• Study text:
◇ ◇ ◇ ◇ ◇

# C&C on Pink Flower



## Noah212 (Jan 10, 2010)

I took this photo with my Nikon D60 and an AF-S DX Nikkor 18-55mm lens (the D60's kit lens).








C&C appreciated.

Thanks for looking.


----------



## rufus5150 (Jan 10, 2010)

Composition's decent but the green blob is odd... very hard to glean context from it. Nice use of the out of focus foreground parts to provide a natural frame but stay out of the way of the subject and not be distracting.

You should have narrowed the aperture for more depth of field. Shooting this close f8-f11 is not unheard of. Your gains will be minimal but might solve the DOF issues. The tops of the stamen are out of focus, as are the bottom, but the middle is, which ends up obscuring the in-focus part of the shot. You're making the viewer hunt to find the part that is in focus.

It's under exposed by probably 1/3rd to 2/3rds of a stop and definitely needs some mid-tone contrast boost (curves/levels adjustment). The whites in the blurred petals near the left side of the image should be under, but starting to push clip (as a reference point).

Clone/heal out the brown marks underneath the stamen (there are two, on the white part of the petal). They're 'in the blur' so they should be able to clone out easily without having to align natural lines or anything.


----------

◇ ◇ ◇ ◇ ◇

• Exercises to complete:
#1 Echo the flower photo thread word for word, starting with "## rufus5150 (Jan" and going on through "not be distracting.".
#2 According to the flower photo thread, why should the brown marks under the stamen be easy to clone out?
#3 Shorten the paragraph in the flower photo thread that begins "It's under exposed by probably" while keeping its main facts.
The data that comes next isn't needed.

• Excerpted records:
◇ ◇ ◇ ◇ ◇

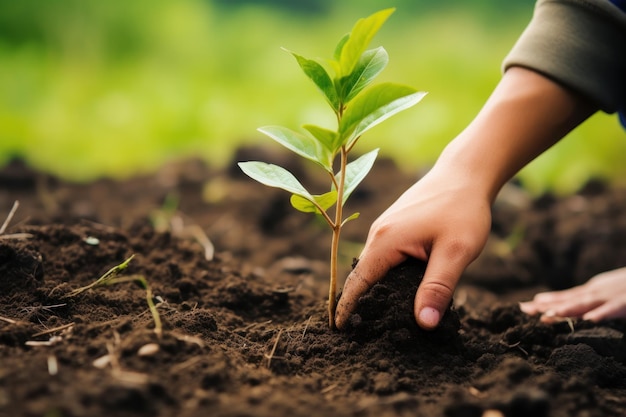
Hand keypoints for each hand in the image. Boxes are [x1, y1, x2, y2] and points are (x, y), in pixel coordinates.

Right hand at [334, 169, 491, 329]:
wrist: (466, 174)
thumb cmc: (463, 210)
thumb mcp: (456, 252)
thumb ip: (438, 288)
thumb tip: (424, 323)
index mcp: (386, 240)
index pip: (358, 282)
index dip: (347, 307)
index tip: (339, 330)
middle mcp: (378, 234)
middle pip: (362, 275)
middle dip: (359, 303)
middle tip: (360, 333)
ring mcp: (386, 228)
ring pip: (373, 266)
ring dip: (372, 289)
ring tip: (376, 317)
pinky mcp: (395, 227)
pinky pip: (383, 257)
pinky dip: (383, 275)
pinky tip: (397, 289)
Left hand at [520, 267, 625, 321]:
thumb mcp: (603, 290)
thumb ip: (581, 297)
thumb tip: (551, 303)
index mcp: (592, 290)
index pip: (564, 297)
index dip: (544, 303)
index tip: (522, 308)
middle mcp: (597, 291)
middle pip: (568, 300)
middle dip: (545, 306)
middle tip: (523, 310)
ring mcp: (611, 296)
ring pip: (586, 304)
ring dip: (567, 310)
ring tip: (548, 316)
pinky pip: (614, 309)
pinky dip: (602, 313)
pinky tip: (589, 320)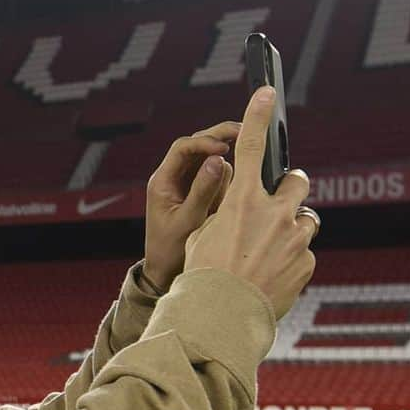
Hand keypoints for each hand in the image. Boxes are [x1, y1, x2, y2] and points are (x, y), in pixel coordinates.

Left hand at [142, 121, 237, 291]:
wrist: (164, 274)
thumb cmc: (169, 253)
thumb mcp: (188, 222)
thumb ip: (202, 191)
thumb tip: (219, 161)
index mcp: (163, 182)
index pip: (183, 148)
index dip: (205, 142)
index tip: (225, 148)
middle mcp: (174, 179)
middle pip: (198, 146)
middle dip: (220, 139)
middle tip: (246, 134)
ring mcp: (186, 185)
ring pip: (209, 159)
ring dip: (225, 161)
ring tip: (240, 172)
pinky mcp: (198, 194)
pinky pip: (215, 177)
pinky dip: (227, 179)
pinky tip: (237, 188)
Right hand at [183, 86, 317, 320]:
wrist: (222, 318)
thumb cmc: (203, 278)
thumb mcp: (202, 238)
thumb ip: (225, 215)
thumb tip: (240, 211)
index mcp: (241, 201)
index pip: (248, 147)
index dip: (256, 115)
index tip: (264, 92)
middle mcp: (273, 213)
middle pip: (297, 182)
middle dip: (291, 189)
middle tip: (278, 206)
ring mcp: (294, 238)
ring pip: (306, 220)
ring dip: (293, 229)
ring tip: (273, 252)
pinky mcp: (306, 263)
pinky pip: (304, 253)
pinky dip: (292, 261)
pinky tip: (273, 277)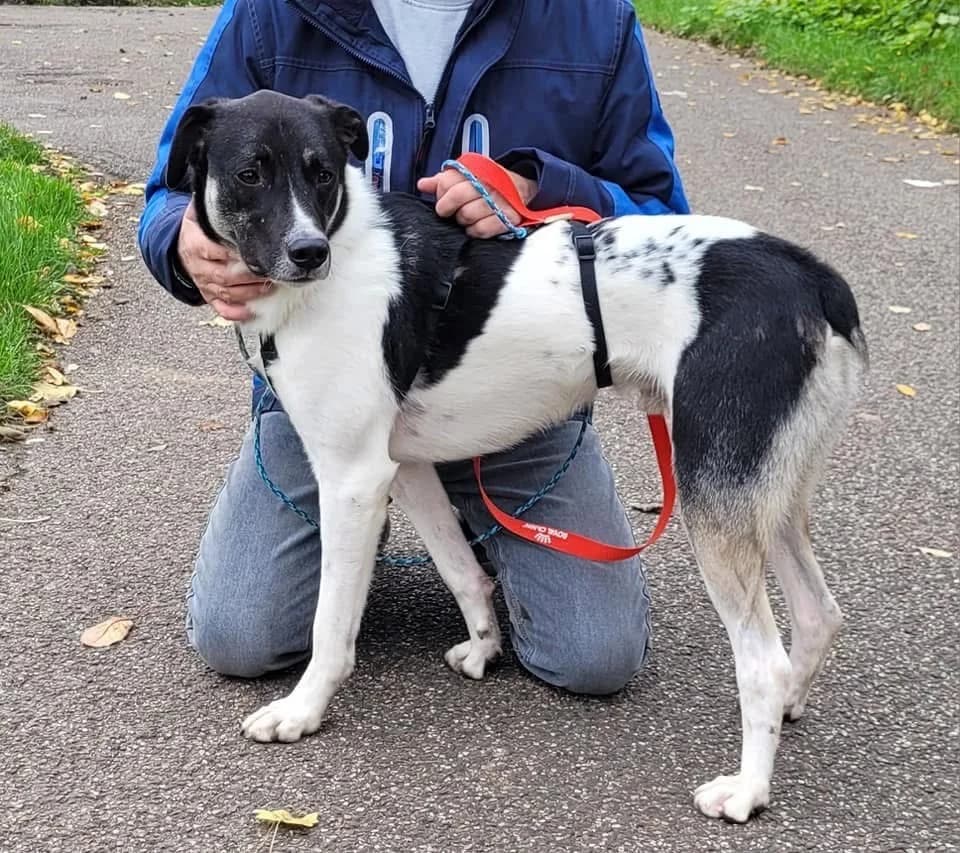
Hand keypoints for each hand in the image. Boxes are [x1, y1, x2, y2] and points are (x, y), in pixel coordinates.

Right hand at [176, 199, 271, 321]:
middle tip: (271, 272)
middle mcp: (198, 267)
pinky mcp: (209, 297)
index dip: (233, 254)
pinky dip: (236, 312)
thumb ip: (208, 205)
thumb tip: (221, 183)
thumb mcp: (197, 215)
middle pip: (225, 276)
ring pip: (227, 293)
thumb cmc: (198, 231)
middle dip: (249, 277)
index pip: (213, 251)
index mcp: (195, 244)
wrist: (181, 250)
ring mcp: (203, 284)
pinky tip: (251, 311)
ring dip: (249, 293)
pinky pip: (221, 308)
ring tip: (269, 286)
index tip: (253, 252)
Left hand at [416, 168, 536, 238]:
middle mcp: (489, 183)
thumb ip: (444, 181)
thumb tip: (422, 185)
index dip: (441, 193)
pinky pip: (482, 230)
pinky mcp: (509, 218)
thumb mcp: (466, 177)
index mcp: (476, 170)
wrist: (522, 190)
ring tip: (466, 218)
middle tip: (449, 212)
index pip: (448, 180)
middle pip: (458, 196)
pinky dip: (475, 231)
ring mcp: (500, 201)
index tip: (442, 199)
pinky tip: (475, 227)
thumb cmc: (488, 186)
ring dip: (463, 221)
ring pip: (468, 215)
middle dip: (447, 208)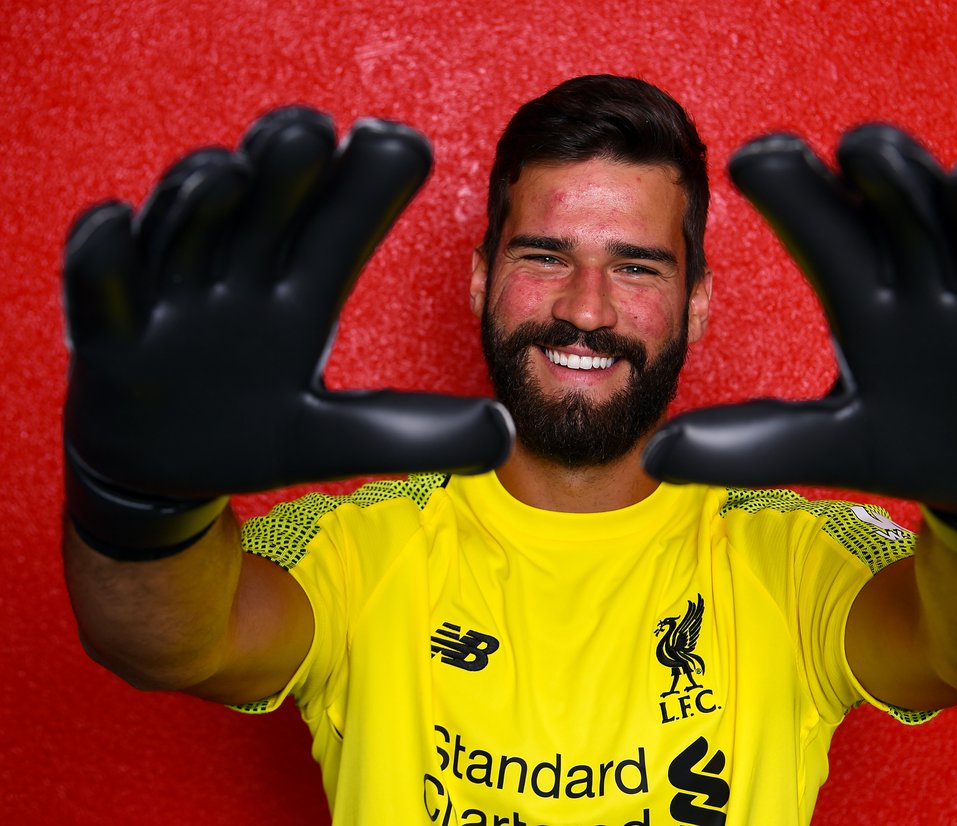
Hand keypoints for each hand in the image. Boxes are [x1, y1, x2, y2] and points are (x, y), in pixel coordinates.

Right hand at [64, 108, 512, 549]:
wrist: (164, 465)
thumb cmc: (253, 430)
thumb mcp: (338, 438)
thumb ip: (415, 433)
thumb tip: (504, 434)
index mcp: (299, 295)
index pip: (342, 225)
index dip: (368, 184)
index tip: (400, 145)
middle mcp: (238, 279)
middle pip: (265, 205)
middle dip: (286, 167)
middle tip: (314, 131)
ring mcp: (171, 299)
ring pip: (184, 225)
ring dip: (202, 197)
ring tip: (231, 174)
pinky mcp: (108, 332)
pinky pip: (97, 281)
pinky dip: (103, 255)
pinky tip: (117, 226)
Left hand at [643, 125, 956, 516]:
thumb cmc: (903, 439)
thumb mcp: (824, 443)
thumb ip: (749, 442)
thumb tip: (656, 456)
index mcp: (869, 297)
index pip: (826, 227)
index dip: (794, 190)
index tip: (752, 159)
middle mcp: (933, 283)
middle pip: (913, 202)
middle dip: (892, 173)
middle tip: (862, 150)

◇ ◇ ◇ ◇ ◇

• Exercise results:
#1
## rufus5150 (Jan 10, 2010)

Composition's decent but the green blob is odd... very hard to glean context from it. Nice use of the out of focus foreground parts to provide a natural frame but stay out of the way of the subject and not be distracting.

#2 The marks sit in the blurred part of the petal. That means they can be cloned or healed out without having to line up any natural lines.

#3 The photo is underexposed by about 1/3 to 2/3 of a stop and needs a mid-tone contrast boost with curves or levels. As a reference point, the whites in the blurred petals near the left side should stay under clipping but start to approach it.